[I18n-sig] Re: Unicode surrogates: just say no!

Gaute B Strokkenes gs234@cam.ac.uk
27 Jun 2001 00:52:17 +0100


On Tue, 26 Jun 2001, tree@basistech.com wrote:
> 
> UTF-8 can be used to encode encode each half of a surrogate pair
> (resulting in six-bytes for the character) --- a proposal for this
> was presented by PeopleSoft at the UTC meeting last month. UTF-8 can
> also encode the code-point directly in four bytes.

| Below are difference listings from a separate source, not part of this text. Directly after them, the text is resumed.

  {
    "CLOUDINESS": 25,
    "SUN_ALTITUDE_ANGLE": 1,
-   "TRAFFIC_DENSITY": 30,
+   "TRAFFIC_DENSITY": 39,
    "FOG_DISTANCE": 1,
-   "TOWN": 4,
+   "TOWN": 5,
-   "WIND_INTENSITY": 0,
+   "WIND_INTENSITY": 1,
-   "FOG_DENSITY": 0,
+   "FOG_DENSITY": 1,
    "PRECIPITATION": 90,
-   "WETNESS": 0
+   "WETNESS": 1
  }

This is wrong.  It is a bug to encode a non-BMP character with six
bytes by pretending that the (surrogate) values used in the UTF-16
representation are BMP characters and encoding the character as though
it was a string consisting of that character.  It is also a bug to
interpret such a six-byte sequence as a single character.  This was
clarified in Unicode 3.1.  There are several good reasons for this,
such as unique representation, security etc. etc.

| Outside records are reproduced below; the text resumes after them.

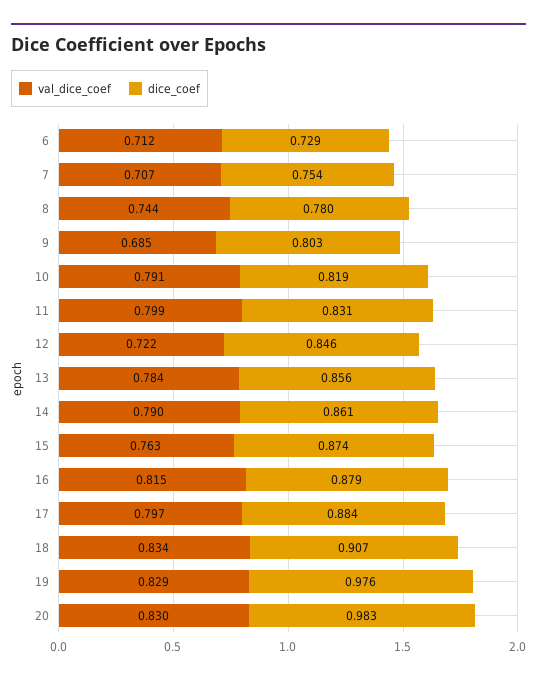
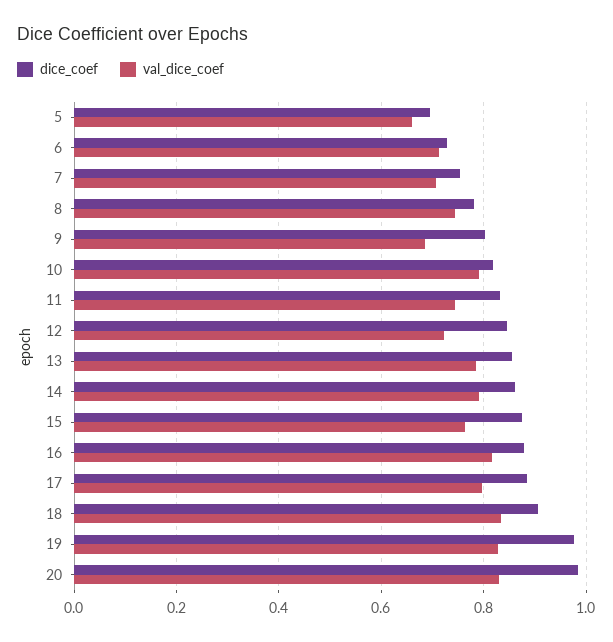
  {
    "val_dice_coef": {
      "6": 0.712,
      "7": 0.707,
      "8": 0.744,
      "9": 0.685,
      "10": 0.791,
-     "11": 0.799,
+     "11": 0.74,
      "12": 0.722,
      "13": 0.784,
      "14": 0.79,
      "15": 0.763,
      "16": 0.815,
      "17": 0.797,
      "18": 0.834,
      "19": 0.829,
-     "20": 0.83
+     "20": 0.83,
+     "5": 0.66
    },
    "dice_coef": {
      "6": 0.729,
      "7": 0.754,
      "8": 0.78,
      "9": 0.803,
      "10": 0.819,
      "11": 0.831,
      "12": 0.846,
      "13": 0.856,
      "14": 0.861,
      "15": 0.874,
      "16": 0.879,
      "17": 0.884,
      "18": 0.907,
      "19": 0.976,
-     "20": 0.983
+     "20": 0.983,
+     "5": 0.7
    }
  }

Personally, I think that the codecs should report an error in the
appropriate fashion when presented with a python unicode string which
contains values that are not allowed, such as lone surrogates.  While
it may be convenient to allow the python programmer to stick all kinds
of junk into a python unicode string it is not reasonable for the
python programmer to expect that this junk can be transformed into
something meaningful when he wants to encode it with some UTF or the
other.  This has the advantage that whenever I run something through a
codec the result is always a meaningful object of the appropriate
type.

For instance, I believe that given a python unicode string conversion
to UCS-2 should always fail if the string contains surrogates (lone or
otherwise) since UCS-2 is defined not to have surrogates.  Conversion
to UTF-16 or UTF-32 should fail whenever there is a lone surrogate,
and so on.  (These are sufficient but not necessary conditions for why
such conversions should fail.)

Off course, it may be convenient to offer alternative codecs and
variations of existing ones that have a more lenient policy for use
when the programmer so wishes, for instance to interact with buggy
implementations.  However, this should not be the default.

Is the proposal you're referring to the "UTF-8s" proposal by Oracle
et.al. ?  This was brought up on the unicode list some time ago and
met with massive negative response, along the lines of "oh my god, not
another UTF; we have too many already" and "it is broken to sort
unicode strings by looking at the words in the UTF-16 representation;
you should compare in code point order instead" (this being the reason
why UTF-8s was proposed: Oracle and certain other database vendors
have old and buggy unicode implementations that do not sort UTF-16
strings in codepoint order and wanted UTF-8s so that a traditional C
strcmp() on a UTF-8s string will give the same result as comparing the
same string in UTF-16 representation word by word.  Note that UTF-8
already has the corresponding property for UCS-4 / UTF-32; this was
one of the design criteria of UTF-8.  Essentially, Oracle & co. want
their old mistakes canonised.)

-- 
Big Gaute                               http://www.srcf.ucam.org/~gs234/
Did an Italian CRANE OPERATOR just experience uninhibited sensations
 in a MALIBU HOT TUB?